BSDTalk has a 19 minute interview with Mike Larkin talking about ACPI and OpenBSD.
Samuel J. Greear has been posting news while I was off somewhere in Lake Huron. I didn’t fix it to show proper credits, for which I apologize. He’s done a wonderful job, however, and his name is now shown correctly on his posts.
I now get to actually read the past week’s Digest for recent news, for the first time ever.
Matthew Dillon made a minor change to HAMMER that would help any future deduplication work. There’s also a deduplication code bounty out on the recently-updated Code Bounties page…
I’ve been NAS-shopping, and I’ve found that deduplication ability seems to add an extra zero on the end of a device’s price tag. It would be very nice for HAMMER.
Binary packages built for pkgsrc-2010Q2 are available now via pkg_radd or directly. Make sure to read my lengthy post for exact details.

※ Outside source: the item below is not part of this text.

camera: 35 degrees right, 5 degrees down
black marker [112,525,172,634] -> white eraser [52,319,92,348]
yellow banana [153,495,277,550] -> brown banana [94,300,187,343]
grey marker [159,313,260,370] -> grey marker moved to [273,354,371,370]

On pkgsrc-users@netbsd.org, Greg Troxel proposed getting rid of gimp-print and associated packages. It’s been superseded by gutenprint-lib, so it may be worth switching now for the newer printer drivers, even if the package isn’t eliminated.

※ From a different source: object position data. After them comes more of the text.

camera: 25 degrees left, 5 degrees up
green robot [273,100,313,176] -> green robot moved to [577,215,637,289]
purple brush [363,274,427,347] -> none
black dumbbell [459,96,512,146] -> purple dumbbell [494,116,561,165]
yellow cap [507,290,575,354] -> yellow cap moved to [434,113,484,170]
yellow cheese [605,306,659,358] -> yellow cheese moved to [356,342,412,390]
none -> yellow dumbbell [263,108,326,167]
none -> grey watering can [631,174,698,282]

Matthew Dillon’s updated his iphdr branch of DragonFly, and he’s looking for testers. In this version, IP headers aren’t switched to host byte order, reducing complexity. If you like transmitting data, this would be a good one to test.
I almost had an all-acronym title, darnit.

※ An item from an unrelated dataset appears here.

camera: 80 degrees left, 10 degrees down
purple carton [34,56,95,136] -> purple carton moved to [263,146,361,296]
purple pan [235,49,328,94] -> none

- Theodore T’so’s writing about SSDs. It’s Linuxish, so not all the problems he finds would apply to DragonFly, but interesting in the detail level.
- The WordPress Theme Fiasco. (via) I link just so I can say that BSD licensing certainly takes away some of these headaches.
- How to get Vim to highlight HACK the same as XXX.
- How many books are there in the world? (via) I find this strangely interesting, probably cause I like books.
- 10 Great Unix Tools (via).
- The oldest web page, via Prof. Dr. Style, also a good read. I still reflexively assume web links that contain a ~ must be more authentic and personal than any other. (via).
Jan Lentfer’s looking for code review; specifically these patches. It’s for pfsync and carp, part of his recent pf upgrade.
Dru Lavigne has listed conventions she’ll be at over the next few months, so if you feel like taking a BSDA exam or just plain helping out at a BSD booth, check the list.
Jan Lentfer has updated pf (and pflogd and ftp-proxy) in DragonFly to match what was in OpenBSD 4.1. Why this intermediate step? pf went through a lot of changes after OpenBSD 4.1, so this was easier than jumping right to the current version – which he plans next.
In any case, this was a huge and difficult job, with somewhere around 10,000 lines of code added, and very useful for DragonFly. Jan also managed to keep the DragonFly-specific features working, where “no state” is the default, along with features like fairq.